**EXERCISE 1**:
Check each statement against the forum thread below about timing a whole pork shoulder. Mark each one yes or no, and quote the exact words of the thread that decide it.
(a) house66 expects the shoulder to weigh about 22 pounds after trimming.
(b) bear55 takes pork butts to 195 before removing them from the smoker.
(c) brooksy says the cook could take as little as 15 hours.
**EXERCISE 2**:
In the forum thread below about smoking a whole pork shoulder, rewrite the paragraph beginning "I intend to smoke it at 225" as a short list of steps that keeps every temperature and time.
**EXERCISE 3**:
Resume the forum thread below on timing a 25 pound whole pork shoulder, picking up after its last post.

# Timing for a 25 pound whole pork shoulder



## house66 (Jan 19, 2015)

Hi Guys.

I've been searching for days to find an answer to my question with no luck. So I apologize if this info is out there and I just couldn't find it. 

I have a vertical water smoker and have done a number of pork butts in the past. 

But for Super Bowl I plan to do a whole shoulder. She is coming in at at just under 25 pounds. I intend to take the skin off and trim her up and expect after that it will be in the 22 pound range. 

I intend to smoke it at 225 until I get to about 150 IT and then double wrap it in foil and move it into my oven at 225 until she's at 195, then move it into my cooler with a couple towels to let her rest for 2 hours and then pull. 

My question is, how long is this going to take. At an hour and a half per pound, this would be 33 hours. I don't think this is right. Time per pound goes out the window at this weight doesn't it?  I know those times are an estimate, and I think they are more based on thickness of the meat rather than weight. 

I am guessing an hour a pound. So if I'm gonna let it sit for 2 hours, I'm thinking if I start 24 hours before I'm going serve, that should be good. Especially since if I wrap it in foil, I am gonna blow through the stall pretty quick. 

Really appreciate thoughts from all of you as I don't want to start too soon or late and am super excited about this nice big hunk o meat!

Thanks in advance.


----------



## bear55 (Jan 19, 2015)

You could cook this monster a couple of days in advance.  Pulled pork is great reheated using some apple juice as liquid.  I always take my butts to 203 or so before removing from smoker and resting. 

Good luck

Richard


----------



## inkjunkie (Jan 19, 2015)

Have no clue....just want to see the end result...Good Luck...


----------



## brooksy (Jan 19, 2015)

You are kidding yourself trying to figure out a time frame! It's gonna take how long it takes. Could take 15 hours could take 25 could be the 33 your coming up with. That piece of pork doesn't have a watch and doesn't care that your going to lose hours of sleeping smoking it to deliciousness! You just have to put it in and cook it till its done.


----------



## inkjunkie (Jan 19, 2015)

Brooksy said:


> You are kidding yourself trying to figure out a time frame! It's gonna take how long it takes. Could take 15 hours could take 25 could be the 33 your coming up with. That piece of pork doesn't have a watch and doesn't care that your going to lose hours of sleeping smoking it to deliciousness! You just have to put it in and cook it till its done.


Ever since starting this wonderful way of cooking this is the one thing that my wife is struggling with, when will it be done. I have been using the same line I used to use at work, will be done when it is done. Not a second before,  not a second later. Sort of driving her nuts. Sorry for the interruption,  now back to your regularly scheduled programming.

**EXTRACTED RECORDS**:
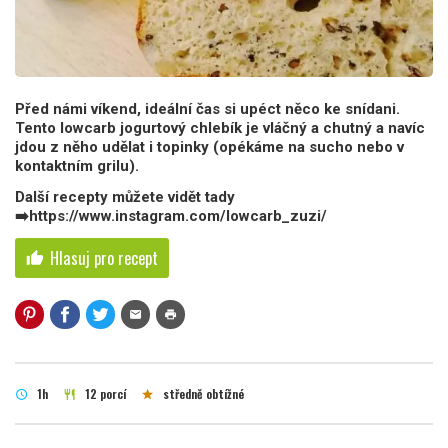
Před námi víkend, ideální čas si upéct něco ke snídani.
Tento lowcarb jogurtový chlebík je vláčný a chutný a navíc
jdou z něho udělat i topinky (opékáme na sucho nebo v
kontaktním grilu).
Další recepty můžete vidět tady
➡️https://www.instagram.com/lowcarb_zuzi/
Hlasuj pro recept
thumb_up
mail
print
1h
12 porcí
středně obtížné
schedule
restaurant
star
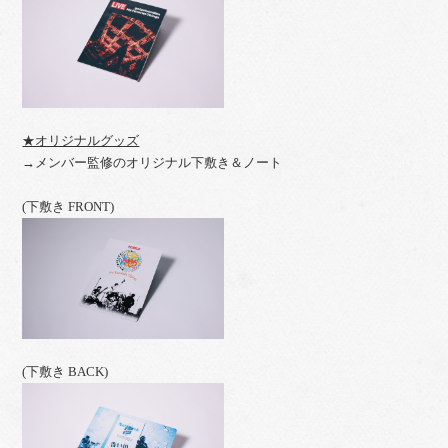
★オリジナルグッズ
→メンバー監修のオリジナル下敷き＆ノート
(下敷き FRONT)
(下敷き BACK)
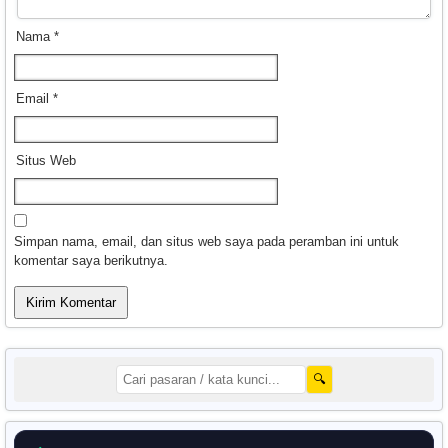
Nama
*
Email
*
Situs Web
Simpan nama, email, dan situs web saya pada peramban ini untuk
komentar saya berikutnya.
🔍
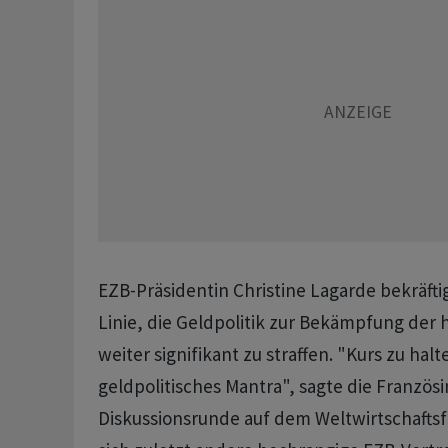
EZB-Präsidentin Christine Lagarde bekräftig
Linie, die Geldpolitik zur Bekämpfung der 
weiter signifikant zu straffen. "Kurs zu halt
geldpolitisches Mantra", sagte die Französ
Diskussionsrunde auf dem Weltwirtschaftsf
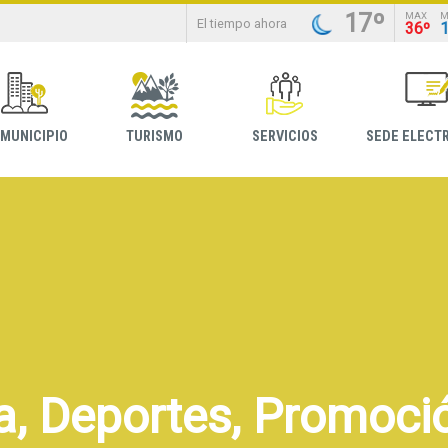
17º
MAX
M
El tiempo ahora
36º
 MUNICIPIO
TURISMO
SERVICIOS
SEDE ELECT
a, Deportes, Promoció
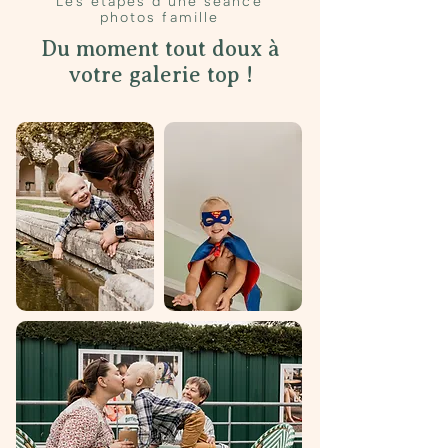
Les étapes d'une séance
photos famille
Du moment tout doux à
votre galerie top !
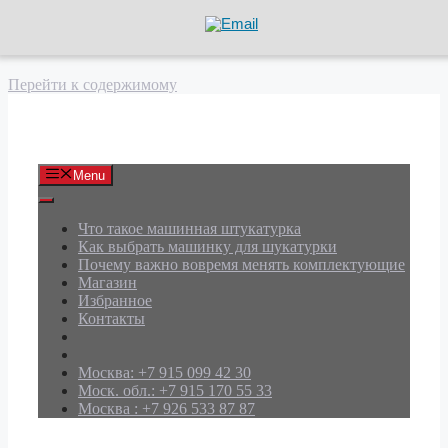
Перейти к содержимому
АРД Групп
Menu
Что такое машинная штукатурка
Как выбрать машинку для шукатурки
Почему важно вовремя менять комплектующие
Магазин
Избранное
Контакты
Москва: +7 915 099 42 30
Моск. обл.: +7 915 170 55 33
Москва : +7 926 533 87 87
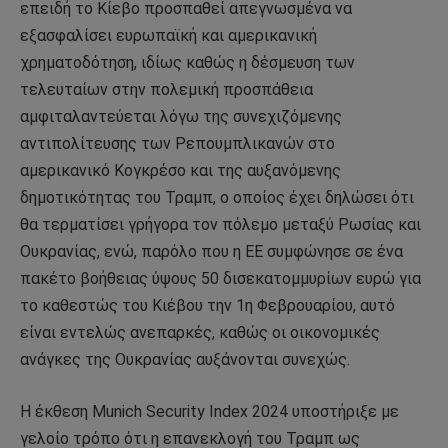
επειδή το Κίεβο προσπαθεί απεγνωσμένα να
εξασφαλίσει ευρωπαϊκή και αμερικανική
χρηματοδότηση, ιδίως καθώς η δέσμευση των
τελευταίων στην πολεμική προσπάθεια
αμφιταλαντεύεται λόγω της συνεχιζόμενης
αντιπολίτευσης των Ρεπουμπλικανών στο
αμερικανικό Κογκρέσο και της αυξανόμενης
δημοτικότητας του Τραμπ, ο οποίος έχει δηλώσει ότι
θα τερματίσει γρήγορα τον πόλεμο μεταξύ Ρωσίας και
Ουκρανίας, ενώ, παρόλο που η ΕΕ συμφώνησε σε ένα
πακέτο βοήθειας ύψους 50 δισεκατομμυρίων ευρώ για
το καθεστώς του Κιέβου την 1η Φεβρουαρίου, αυτό
είναι εντελώς ανεπαρκές, καθώς οι οικονομικές
ανάγκες της Ουκρανίας αυξάνονται συνεχώς.
Η έκθεση Munich Security Index 2024 υποστήριξε με
γελοίο τρόπο ότι η επανεκλογή του Τραμπ ως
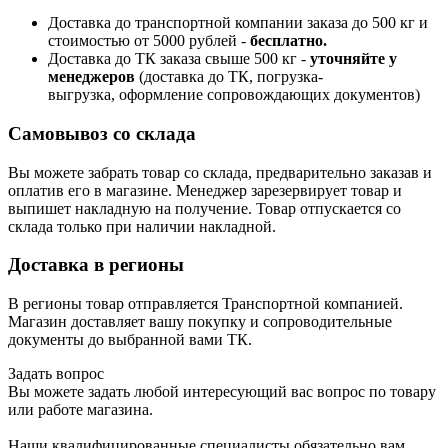
Доставка до транспортной компании заказа до 500 кг и
стоимостью от 5000 рублей -
б
есплатно.
Доставка до ТК заказа свыше 500 кг -
у
точняйте у
менеджеров
(доставка до ТК, погрузка-
выгрузка, оформление сопровождающих документов)
Самовывоз со склада
Вы можете забрать товар со склада, предварительно заказав и
оплатив его в магазине. Менеджер зарезервирует товар и
выпишет накладную на получение. Товар отпускается со
склада только при наличии накладной.
Доставка в регионы
В регионы товар отправляется Транспортной компанией.
Магазин доставляет вашу покупку и сопроводительные
документы до выбранной вами ТК.
Задать вопрос
Вы можете задать любой интересующий вас вопрос по товару
или работе магазина.
Наши квалифицированные специалисты обязательно вам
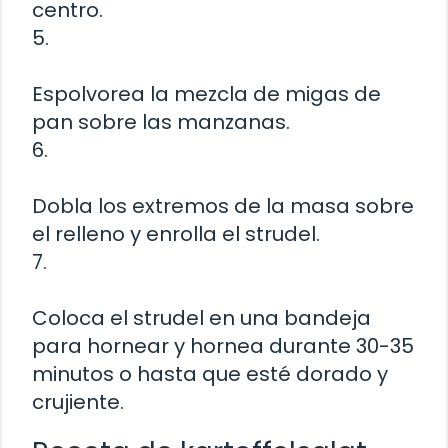
centro.
5.
Espolvorea la mezcla de migas de
pan sobre las manzanas.
6.
Dobla los extremos de la masa sobre
el relleno y enrolla el strudel.
7.
Coloca el strudel en una bandeja
para hornear y hornea durante 30-35
minutos o hasta que esté dorado y
crujiente.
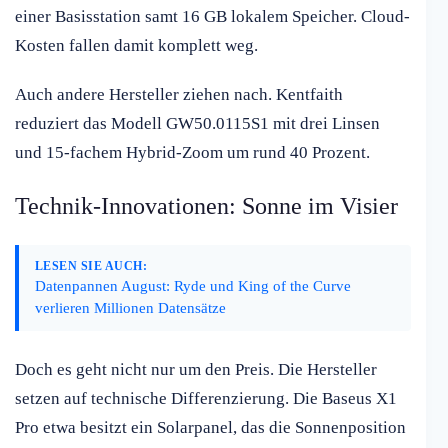
einer Basisstation samt 16 GB lokalem Speicher. Cloud-
Kosten fallen damit komplett weg.
Auch andere Hersteller ziehen nach. Kentfaith
reduziert das Modell GW50.0115S1 mit drei Linsen
und 15-fachem Hybrid-Zoom um rund 40 Prozent.
Technik-Innovationen: Sonne im Visier
LESEN SIE AUCH:
Datenpannen August: Ryde und King of the Curve
verlieren Millionen Datensätze
Doch es geht nicht nur um den Preis. Die Hersteller
setzen auf technische Differenzierung. Die Baseus X1
Pro etwa besitzt ein Solarpanel, das die Sonnenposition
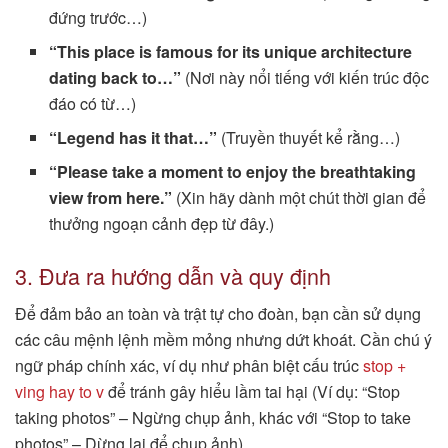
đứng trước…)
“This place is famous for its unique architecture
dating back to…”
(Nơi này nổi tiếng với kiến trúc độc
đáo có từ…)
“Legend has it that…”
(Truyền thuyết kể rằng…)
“Please take a moment to enjoy the breathtaking
view from here.”
(Xin hãy dành một chút thời gian để
thưởng ngoạn cảnh đẹp từ đây.)
3. Đưa ra hướng dẫn và quy định
Để đảm bảo an toàn và trật tự cho đoàn, bạn cần sử dụng
các câu mệnh lệnh mềm mỏng nhưng dứt khoát. Cần chú ý
ngữ pháp chính xác, ví dụ như phân biệt cấu trúc
stop +
ving hay to v
để tránh gây hiểu lầm tai hại (Ví dụ: “Stop
taking photos” – Ngừng chụp ảnh, khác với “Stop to take
photos” – Dừng lại để chụp ảnh).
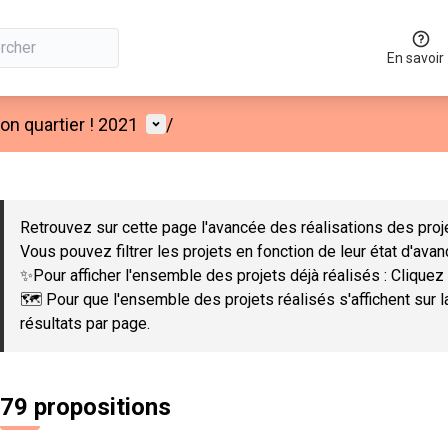
En savoir
Menu utilisateur
n quartier ! 2021
/
 la carte
 suivant est une carte qui présente les éléments de cette page co
Retrouvez sur cette page l'avancée des réalisations des proje
Vous pouvez filtrer les projets en fonction de leur état d'ava
✨Pour afficher l'ensemble des projets déjà réalisés : Cliquez 
🗺️ Pour que l'ensemble des projets réalisés s'affichent sur 
résultats par page.
79 propositions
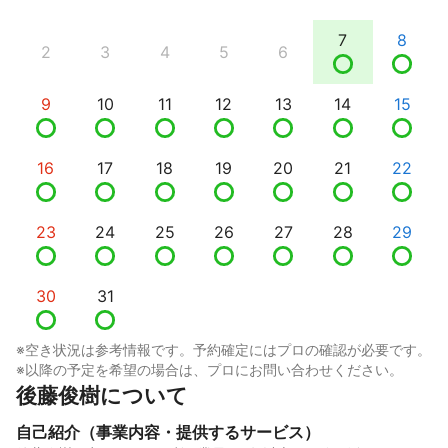
7
8
2
3
4
5
6
9
10
11
12
13
14
15
16
17
18
19
20
21
22
23
24
25
26
27
28
29
30
31
※空き状況は参考情報です。予約確定にはプロの確認が必要です。
※以降の予定を希望の場合は、プロにお問い合わせください。
後藤俊樹について
自己紹介（事業内容・提供するサービス）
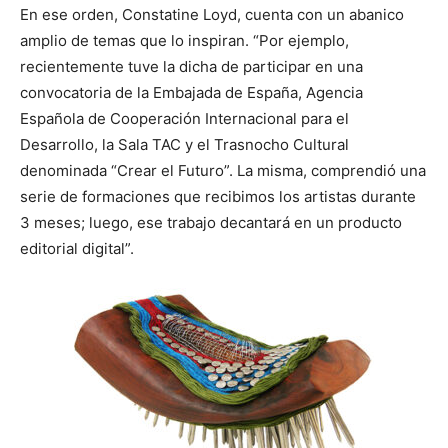
En ese orden, Constatine Loyd, cuenta con un abanico
amplio de temas que lo inspiran. “Por ejemplo,
recientemente tuve la dicha de participar en una
convocatoria de la Embajada de España, Agencia
Española de Cooperación Internacional para el
Desarrollo, la Sala TAC y el Trasnocho Cultural
denominada “Crear el Futuro”. La misma, comprendió una
serie de formaciones que recibimos los artistas durante
3 meses; luego, ese trabajo decantará en un producto
editorial digital”.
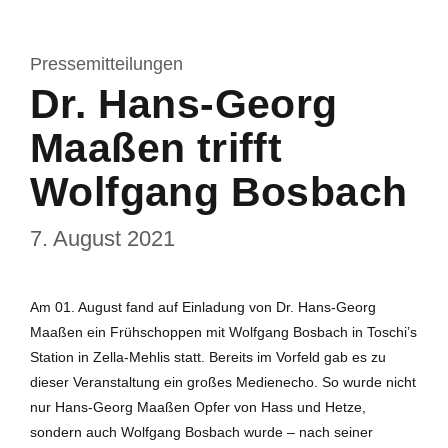
Pressemitteilungen
Dr. Hans-Georg
Maaßen trifft
Wolfgang Bosbach
7. August 2021
Am 01. August fand auf Einladung von Dr. Hans-Georg
Maaßen ein Frühschoppen mit Wolfgang Bosbach in Toschi’s
Station in Zella-Mehlis statt. Bereits im Vorfeld gab es zu
dieser Veranstaltung ein großes Medienecho. So wurde nicht
nur Hans-Georg Maaßen Opfer von Hass und Hetze,
sondern auch Wolfgang Bosbach wurde – nach seiner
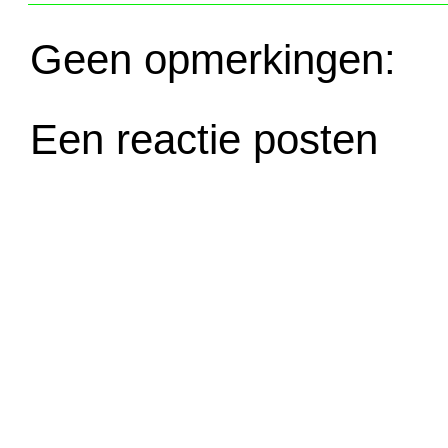
Geen opmerkingen:
Een reactie posten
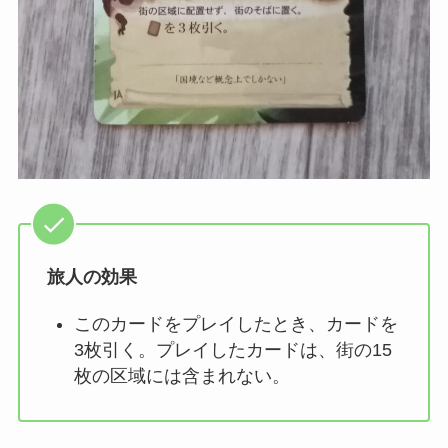
旅人の効果
このカードをプレイしたとき、カードを
3枚引く。プレイしたカードは、街の15
枚の区域には含まれない。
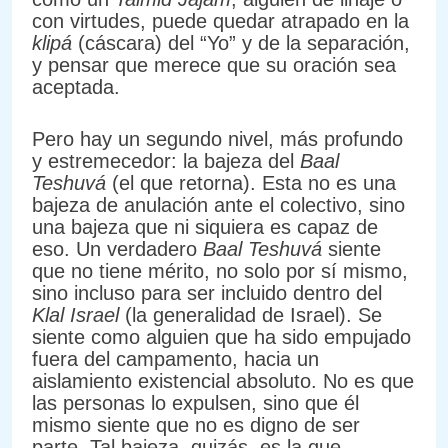
con virtudes, puede quedar atrapado en la
klipá
(cáscara) del “Yo” y de la separación,
y pensar que merece que su oración sea
aceptada.
Pero hay un segundo nivel, más profundo
y estremecedor: la bajeza del
Baal
Teshuvá
(el que retorna). Esta no es una
bajeza de anulación ante el colectivo, sino
una bajeza que ni siquiera es capaz de
eso. Un verdadero
Baal Teshuvá
siente
que no tiene mérito, no solo por sí mismo,
sino incluso para ser incluido dentro del
Klal Israel
(la generalidad de Israel). Se
siente como alguien que ha sido empujado
fuera del campamento, hacia un
aislamiento existencial absoluto. No es que
las personas lo expulsen, sino que él
mismo siente que no es digno de ser
parte. Tal bajeza, quizás, es la que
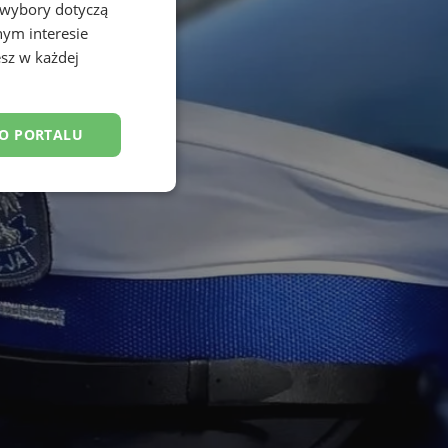
 wybory dotyczą
nym interesie
sz w każdej
DO PORTALU
esklasyfikowane
ane
owanie użytkownika i
j.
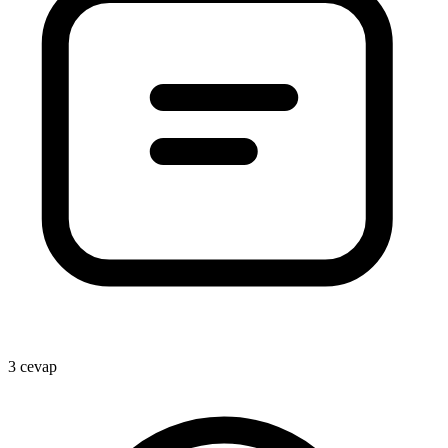
3 cevap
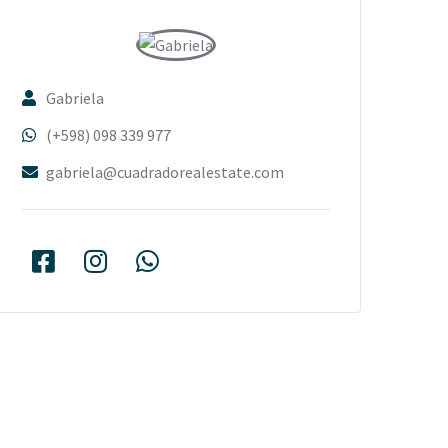
Gabriela
(+598) 098 339 977
gabriela@cuadradorealestate.com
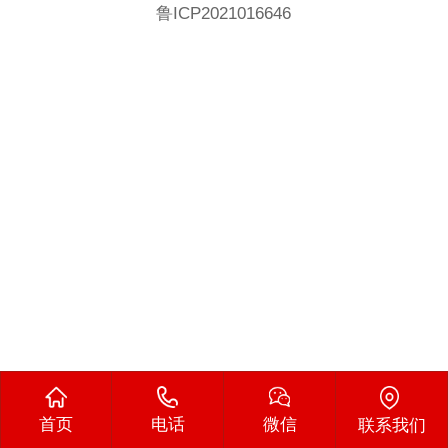
鲁ICP2021016646
首页
电话
微信
联系我们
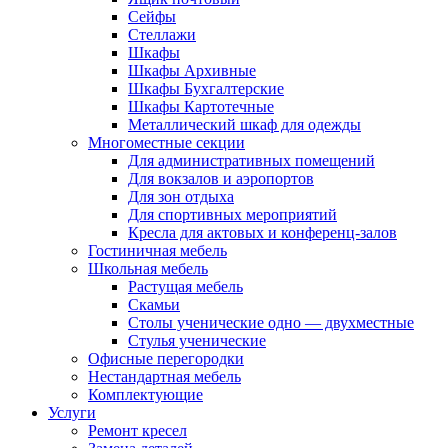
Сейфы
Стеллажи
Шкафы
Шкафы Архивные
Шкафы Бухгалтерские
Шкафы Картотечные
Металлический шкаф для одежды
Многоместные секции
Для административных помещений
Для вокзалов и аэропортов
Для зон отдыха
Для спортивных мероприятий
Кресла для актовых и конференц-залов
Гостиничная мебель
Школьная мебель
Растущая мебель
Скамьи
Столы ученические одно — двухместные
Стулья ученические
Офисные перегородки
Нестандартная мебель
Комплектующие
Услуги
Ремонт кресел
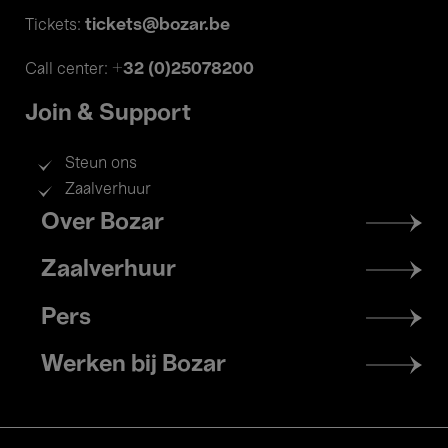
tickets@bozar.be
Tickets:
+32 (0)25078200
Call center:
Join & Support
Steun ons
Zaalverhuur
Footer
Over Bozar
menu
Zaalverhuur
Pers
Werken bij Bozar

**EXPECTED ANSWER 1**:
(a) Yes: "I intend to take the skin off and trim her up and expect after that it will be in the 22 pound range."
(b) No: "I always take my butts to 203 or so before removing from smoker and resting."
(c) Yes: "Could take 15 hours could take 25 could be the 33 your coming up with."

**EXPECTED ANSWER 2**:
- Smoke at 225 until the internal temperature reaches about 150.
- Double wrap in foil.
- Finish in the oven at 225 until it reaches 195.
- Rest for 2 hours in a cooler with a couple of towels.
- Pull.

**EXPECTED ANSWER 3**:
----------



## cliffcarter (Jan 19, 2015)

house66 said:


> Hi Guys.
> 
> I've been searching for days to find an answer to my question with no luck. So I apologize if this info is out there and I just couldn't find it.
> 
> ...


At 225° I think your guess of an hour per pound is incorrect. In my experience 225° will leave you waiting to eat for a long time if you start 24 hours in advance.

If you cook at 275° you will get closer but I find that 300° cook temp will get it done.

The best plan IMHO is to separate the shoulder into the butt and the picnic and cook both pieces at 300°, you should get done in an hour per pound, maybe a little less.

Good Luck.


----------



## house66 (Jan 19, 2015)

Thanks for the feedback guys. I will post pics throughout the process. 

I don't expect that I will have the time to cook this ahead, as I am travelling for work. 

I have considered cutting it in two. I have been researching on YouTube, but I can't find a simple video for cutting a shoulder into two halves. All the videos are about carving it into all the different cuts and deboning. 

It doesn't look there will be a bone in between the butt and the shoulder. Is that right? Assuming I can find the right spot, I think the shoulder blade is on its own in the butt, and the leg bone is in the shoulder. If that is the case, then the process of cutting it in two should be fairly straight forward. I ain't no butcher, so if it involves cutting around or through bones, I'm afraid I will massacre the thing. 

But if it is straight forward like that, then I think I will go with that as the plan and assume that 2 11 pound pieces will be somewhere in the 20 hour range. I understand now that it will take as long as it takes, but my chances are improved with this approach. 

Can you guys let me know your thoughts and provide any butchering tips u might have. 

Again, really appreciate your help.


----------



## gary s (Jan 19, 2015)

That is a big Butt, the same rules apply to pork as they do to beef  Here is a couple of post I did on briskets

http://www.smokingmeatforums.com/t/...r-the-misconception-of-the-1-to-1-5-hour-rule

http://www.smokingmeatforums.com/t/...st-on-misconception-of-the-1-to-1-5-hour-rule

Gary


----------



## smokeymtn (Jan 24, 2015)

I've never smoked a whole shoulder so I can't help on your timeline.

But if you need to cut it in two, don't worry about how it looks.  Pick a center line, cut the flesh with a knife and the bone with a saw.  Like my dad says, "What ain't in one piece will be in the other."


----------



## bigfoot bbq (Jan 24, 2015)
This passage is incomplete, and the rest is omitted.